[Stored data]
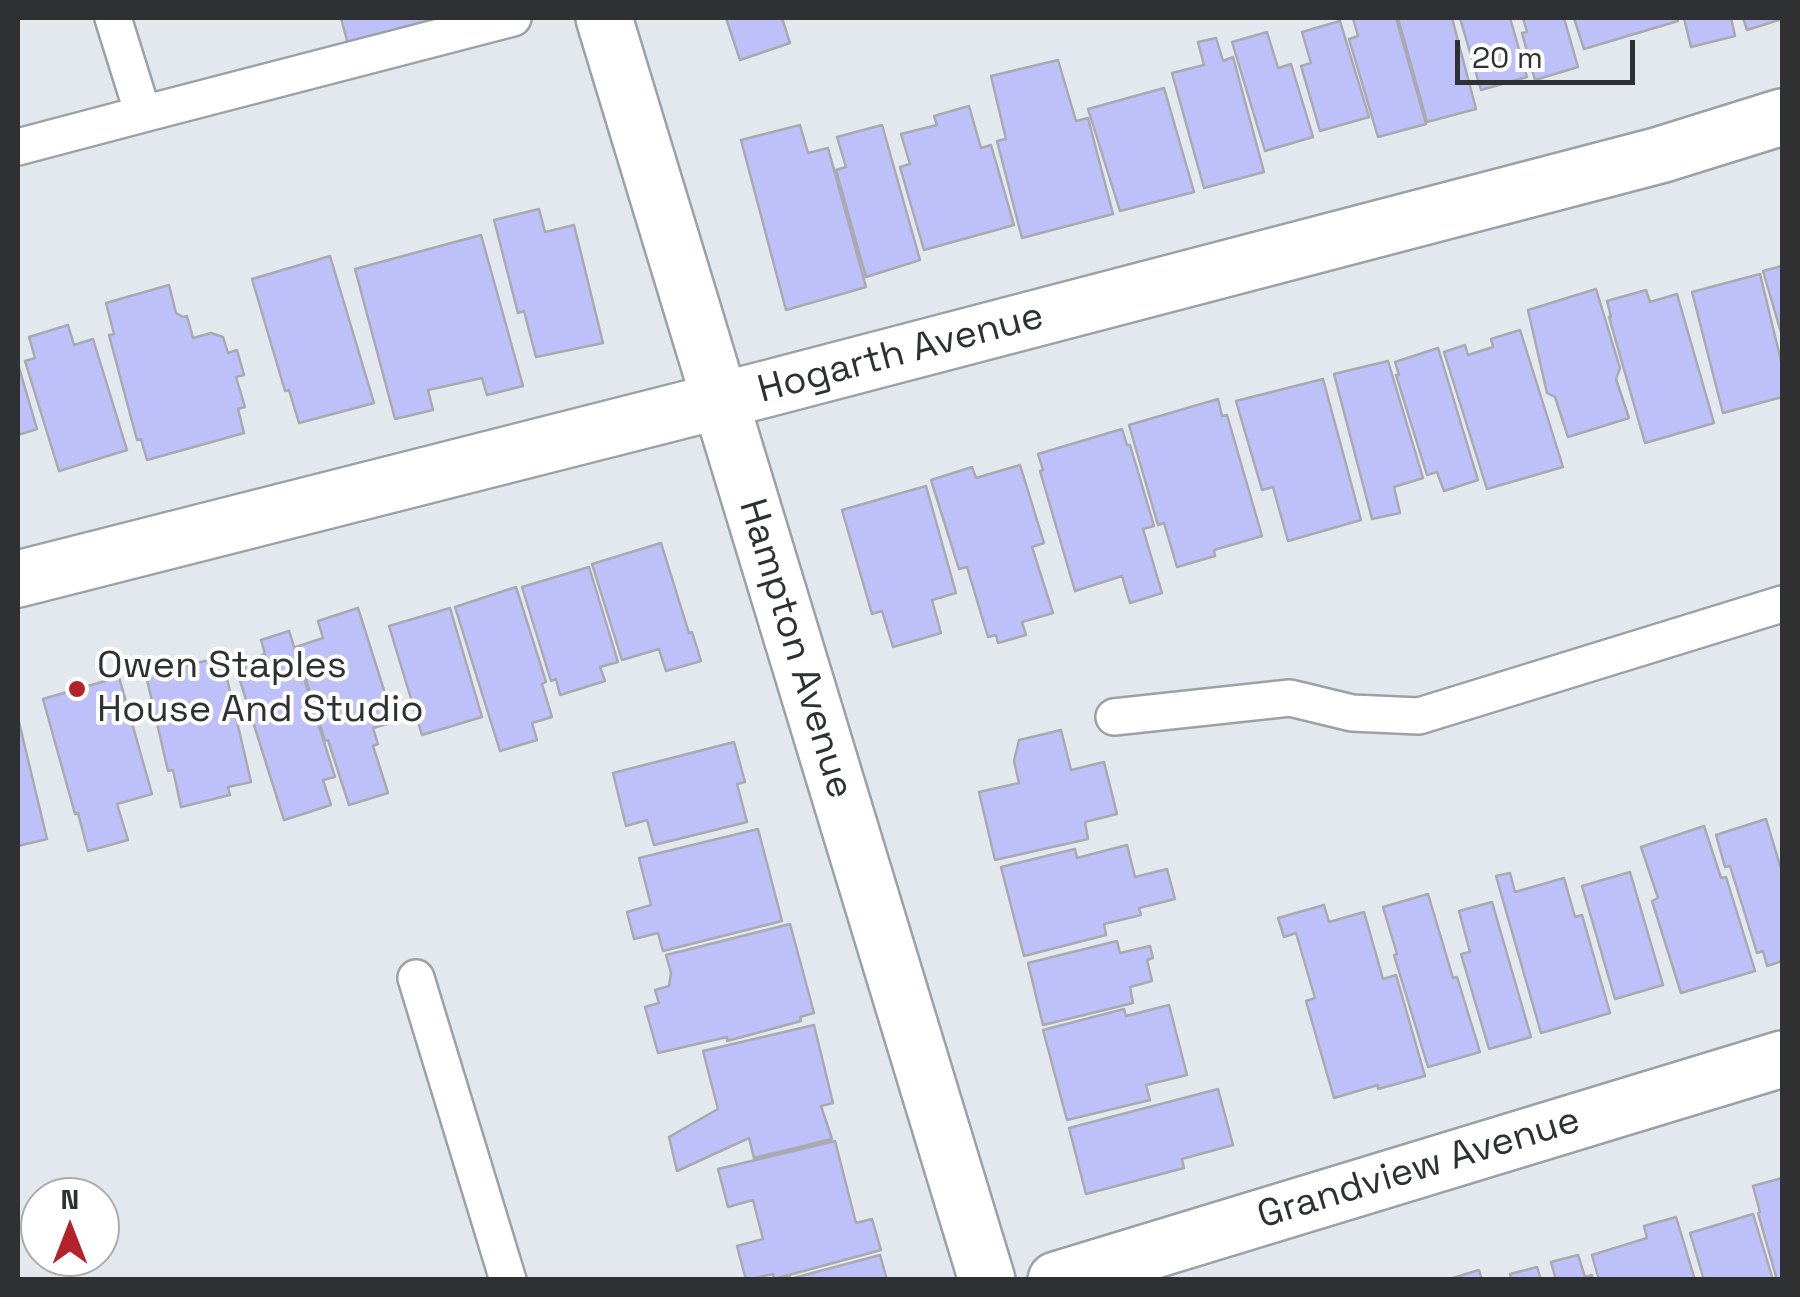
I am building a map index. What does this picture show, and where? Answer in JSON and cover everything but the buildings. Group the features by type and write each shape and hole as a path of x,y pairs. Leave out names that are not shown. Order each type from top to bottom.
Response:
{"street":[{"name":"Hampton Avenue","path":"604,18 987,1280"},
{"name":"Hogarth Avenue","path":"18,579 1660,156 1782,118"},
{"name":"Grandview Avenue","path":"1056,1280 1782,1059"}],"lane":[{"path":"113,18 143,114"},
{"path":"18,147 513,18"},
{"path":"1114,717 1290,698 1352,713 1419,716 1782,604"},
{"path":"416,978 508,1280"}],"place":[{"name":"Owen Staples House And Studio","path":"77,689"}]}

What you should do =>
An exact reproduction of the data above is required, with every picture removed.

Answer to the exercise =>
I am building a map index. What does this picture show, and where? Answer in JSON and cover everything but the buildings. Group the features by type and write each shape and hole as a path of x,y pairs. Leave out names that are not shown. Order each type from top to bottom.
Response:
{"street":[{"name":"Hampton Avenue","path":"604,18 987,1280"},
{"name":"Hogarth Avenue","path":"18,579 1660,156 1782,118"},
{"name":"Grandview Avenue","path":"1056,1280 1782,1059"}],"lane":[{"path":"113,18 143,114"},
{"path":"18,147 513,18"},
{"path":"1114,717 1290,698 1352,713 1419,716 1782,604"},
{"path":"416,978 508,1280"}],"place":[{"name":"Owen Staples House And Studio","path":"77,689"}]}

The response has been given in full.